Python web Crawler II uses URLLIB2 to capture web content

Source: Internet
Author: User
Tags urlencode python web crawler

In Python, the URLLIB2 component is imported to complete the crawl of the Web page. was changed to Urllib.request in python3.x.

Crawling a specific process is similar to using the program to simulate the functionality of IE, sending the URL as HTTP request content to the server side, and then reading the server-side response resources.

Implementation process:
1 Import Urllib2 2 3 response=urllib2.urlopen ('http://gs.ccnu.edu.cn/')4 HTML =Response.read ()5print html

Print the returned HTML information, which is the same as when you right-click on the site to see what the source sees. The browser through these sources, will be realistic content rendering out.

In addition to "http:", URLs can also be replaced with "ftp:", "File:" And so on.

HTTP is based on the request and response mechanism:

The client presents a request and the server provides a response.

Similarly urllib2, the returned content can be read by impersonating a request and then passing the request as a parameter into the Urlopen.

1 Import Urllib2 2 3 req=urllib2. Request ('http://gs.ccnu.edu.cn/')4 response2=Urllib2.urlopen ( REQ)5 page=response2.read ()6Print page

To impersonate an FTP request:

1 req=urllib2. Request ("ftp://example.com/")

There are two things you can do when you make an HTTP request.

1. Sending data forms

Sometimes when we crawl the Web page, we need to submit a form to simulate the login or registration operation.

Normally HTTP is done via post, and at request, the data form submitted needs to be URLLIB encode encoded in standard form.

1 ImportUrllib2 ImportUrllib23 4URL ='http://www.someserver.com/register.cgi'  5   6Values = {"INPUT1":"Seekhit", 7           "Input2":"123456", 8           "__eventtarget":"Btnlogin", 9           "__eventargument":"" }  Ten  Onedata = Urllib.urlencode (values)#Coding Work Areq = Urllib2. Request (URL, data)#send a request to the data form at the same time -Response = Urllib2.urlopen (req)#information to receive feedback -The_page = Response.read ()#read the content of the feedback
2. Set header to HTTP request

Sometimes when an HTTP connection is established, the server returns different content to the client based on the User-agent header that the browser passes over. Different display results have been achieved. (such as the UC browser on Android, there is a device identification, such as mobile version, computer version, ipad)

Python supports the ability to customize the sending of past user-agent headers, creating a request with a custom dictionary as a user-agent header as a parameter.
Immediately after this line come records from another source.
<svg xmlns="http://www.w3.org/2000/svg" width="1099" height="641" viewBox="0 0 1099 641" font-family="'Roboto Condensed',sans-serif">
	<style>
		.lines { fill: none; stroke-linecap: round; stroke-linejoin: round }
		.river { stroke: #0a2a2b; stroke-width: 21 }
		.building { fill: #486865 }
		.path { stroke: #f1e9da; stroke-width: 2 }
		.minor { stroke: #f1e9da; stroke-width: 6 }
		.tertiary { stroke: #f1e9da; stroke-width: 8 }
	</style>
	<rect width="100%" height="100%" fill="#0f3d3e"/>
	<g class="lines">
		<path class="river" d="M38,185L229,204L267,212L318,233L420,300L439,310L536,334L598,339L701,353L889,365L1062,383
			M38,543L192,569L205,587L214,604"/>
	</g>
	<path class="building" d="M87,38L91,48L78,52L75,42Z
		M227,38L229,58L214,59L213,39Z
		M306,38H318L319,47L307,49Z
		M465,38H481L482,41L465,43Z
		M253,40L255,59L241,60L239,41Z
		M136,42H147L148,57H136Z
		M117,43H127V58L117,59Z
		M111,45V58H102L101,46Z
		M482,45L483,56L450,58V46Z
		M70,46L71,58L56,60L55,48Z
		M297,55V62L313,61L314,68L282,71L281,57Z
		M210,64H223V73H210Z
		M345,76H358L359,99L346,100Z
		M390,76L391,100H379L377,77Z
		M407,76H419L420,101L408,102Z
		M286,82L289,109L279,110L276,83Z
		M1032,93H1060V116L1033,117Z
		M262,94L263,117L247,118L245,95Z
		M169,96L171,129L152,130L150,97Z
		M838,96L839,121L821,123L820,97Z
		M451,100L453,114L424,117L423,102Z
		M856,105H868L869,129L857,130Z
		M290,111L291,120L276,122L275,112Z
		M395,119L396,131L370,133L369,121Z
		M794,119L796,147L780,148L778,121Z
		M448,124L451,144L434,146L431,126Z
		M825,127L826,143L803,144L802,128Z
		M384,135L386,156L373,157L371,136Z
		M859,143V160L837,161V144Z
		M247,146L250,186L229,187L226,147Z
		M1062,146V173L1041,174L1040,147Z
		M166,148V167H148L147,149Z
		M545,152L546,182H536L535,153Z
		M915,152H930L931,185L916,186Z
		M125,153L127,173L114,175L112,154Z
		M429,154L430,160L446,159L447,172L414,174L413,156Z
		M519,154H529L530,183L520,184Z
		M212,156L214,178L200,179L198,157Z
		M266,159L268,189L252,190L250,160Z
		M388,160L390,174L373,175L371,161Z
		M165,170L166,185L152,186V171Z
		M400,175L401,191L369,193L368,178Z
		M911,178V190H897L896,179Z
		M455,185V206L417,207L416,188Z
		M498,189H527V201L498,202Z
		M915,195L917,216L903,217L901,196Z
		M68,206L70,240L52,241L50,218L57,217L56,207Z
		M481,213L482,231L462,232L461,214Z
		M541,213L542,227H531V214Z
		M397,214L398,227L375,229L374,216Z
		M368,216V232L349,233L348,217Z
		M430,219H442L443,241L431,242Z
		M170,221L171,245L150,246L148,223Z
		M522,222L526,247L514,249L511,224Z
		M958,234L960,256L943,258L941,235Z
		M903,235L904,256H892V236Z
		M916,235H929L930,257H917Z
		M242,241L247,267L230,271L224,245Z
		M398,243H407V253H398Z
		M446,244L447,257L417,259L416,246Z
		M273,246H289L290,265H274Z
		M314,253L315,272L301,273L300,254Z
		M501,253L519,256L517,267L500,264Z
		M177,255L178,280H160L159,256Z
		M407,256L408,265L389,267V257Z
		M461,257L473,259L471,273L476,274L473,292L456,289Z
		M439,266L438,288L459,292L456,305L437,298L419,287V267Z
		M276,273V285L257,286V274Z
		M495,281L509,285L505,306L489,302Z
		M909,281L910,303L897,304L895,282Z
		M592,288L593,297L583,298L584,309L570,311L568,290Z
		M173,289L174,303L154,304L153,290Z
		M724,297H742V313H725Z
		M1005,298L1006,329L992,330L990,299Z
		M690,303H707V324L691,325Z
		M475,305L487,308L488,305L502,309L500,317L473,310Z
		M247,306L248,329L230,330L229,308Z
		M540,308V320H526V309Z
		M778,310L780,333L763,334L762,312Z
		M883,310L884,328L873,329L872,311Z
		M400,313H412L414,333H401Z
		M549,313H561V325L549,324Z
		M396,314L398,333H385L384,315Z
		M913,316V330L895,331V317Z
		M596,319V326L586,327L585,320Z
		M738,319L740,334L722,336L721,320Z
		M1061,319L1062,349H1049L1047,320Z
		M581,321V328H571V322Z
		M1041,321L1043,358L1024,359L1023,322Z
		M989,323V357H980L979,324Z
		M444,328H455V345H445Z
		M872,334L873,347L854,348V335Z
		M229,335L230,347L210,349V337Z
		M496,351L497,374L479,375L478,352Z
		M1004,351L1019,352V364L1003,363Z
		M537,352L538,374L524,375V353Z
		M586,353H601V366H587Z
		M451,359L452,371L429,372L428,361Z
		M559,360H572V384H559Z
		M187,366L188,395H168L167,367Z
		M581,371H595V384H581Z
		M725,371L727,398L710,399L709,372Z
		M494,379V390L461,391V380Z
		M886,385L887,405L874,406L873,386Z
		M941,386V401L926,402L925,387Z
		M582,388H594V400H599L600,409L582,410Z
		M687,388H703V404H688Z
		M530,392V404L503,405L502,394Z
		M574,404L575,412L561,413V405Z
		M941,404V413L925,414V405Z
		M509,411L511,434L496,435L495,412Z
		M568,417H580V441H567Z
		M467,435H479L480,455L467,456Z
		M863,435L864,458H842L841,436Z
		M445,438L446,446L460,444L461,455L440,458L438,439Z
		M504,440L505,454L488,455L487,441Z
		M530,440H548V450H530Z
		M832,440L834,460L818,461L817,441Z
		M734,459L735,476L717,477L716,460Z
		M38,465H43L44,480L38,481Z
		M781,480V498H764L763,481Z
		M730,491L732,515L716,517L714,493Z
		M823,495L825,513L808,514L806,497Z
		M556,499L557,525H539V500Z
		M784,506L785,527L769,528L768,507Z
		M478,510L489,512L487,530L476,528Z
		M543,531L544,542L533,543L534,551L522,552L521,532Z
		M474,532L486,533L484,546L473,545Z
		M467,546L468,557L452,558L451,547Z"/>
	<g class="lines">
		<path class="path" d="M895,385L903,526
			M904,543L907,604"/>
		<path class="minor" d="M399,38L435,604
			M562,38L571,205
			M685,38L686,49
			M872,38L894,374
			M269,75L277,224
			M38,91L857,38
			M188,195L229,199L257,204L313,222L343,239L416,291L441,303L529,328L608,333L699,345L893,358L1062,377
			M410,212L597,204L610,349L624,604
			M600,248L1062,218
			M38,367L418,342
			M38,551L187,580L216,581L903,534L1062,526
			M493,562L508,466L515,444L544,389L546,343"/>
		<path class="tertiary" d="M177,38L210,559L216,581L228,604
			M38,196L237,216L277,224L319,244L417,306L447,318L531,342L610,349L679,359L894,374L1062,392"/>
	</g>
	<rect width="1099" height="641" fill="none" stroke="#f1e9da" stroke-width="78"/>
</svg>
The following code, speaking user-agent disguised as IE browser, to access.

1. Application Version "mozilla/4.0" means: You use Maxthon 2.0 browser using IE8 kernel;
2. Version ID "MSIE 8.0"
3. The platform's own identifying information "Windows NT" means "operating system is windows"

1URL ='http://www.someserver.com/register.cgi'2User_agent ='mozilla/4.0 (compatible; MSIE 8.0; Windows NT)'3headers = {'user-agent': User_agent}4Values = {"INPUT1":"Seekhit",5           "Input2":"123456",6           "__eventtarget":"Btnlogin",7           "__eventargument":"" }8 9data = Urllib.urlencode (values)#Coding WorkTenreq = Urllib2. Request (URL, data, headers)#send request, transmit data form, simulate user- OneResponse = Urllib2.urlopen (req)#information to receive feedback AThe_page = Response.read ()#read the content of the feedback

Python web Crawler II uses URLLIB2 to capture web content

Related Article

Contact Us

The content source of this page is from Internet, which doesn't represent Alibaba Cloud's opinion; products and services mentioned on that page don't have any relationship with Alibaba Cloud. If the content of the page makes you feel confusing, please write us an email, we will handle the problem within 5 days after receiving your email.

If you find any instances of plagiarism from the community, please send an email to: info-contact@alibabacloud.com and provide relevant evidence. A staff member will contact you within 5 working days.

A Free Trial That Lets You Build Big!

Start building with 50+ products and up to 12 months usage for Elastic Compute Service

  • Sales Support

    1 on 1 presale consultation

  • After-Sales Support

    24/7 Technical Support 6 Free Tickets per Quarter Faster Response

  • Alibaba Cloud offers highly flexible support services tailored to meet your exact needs.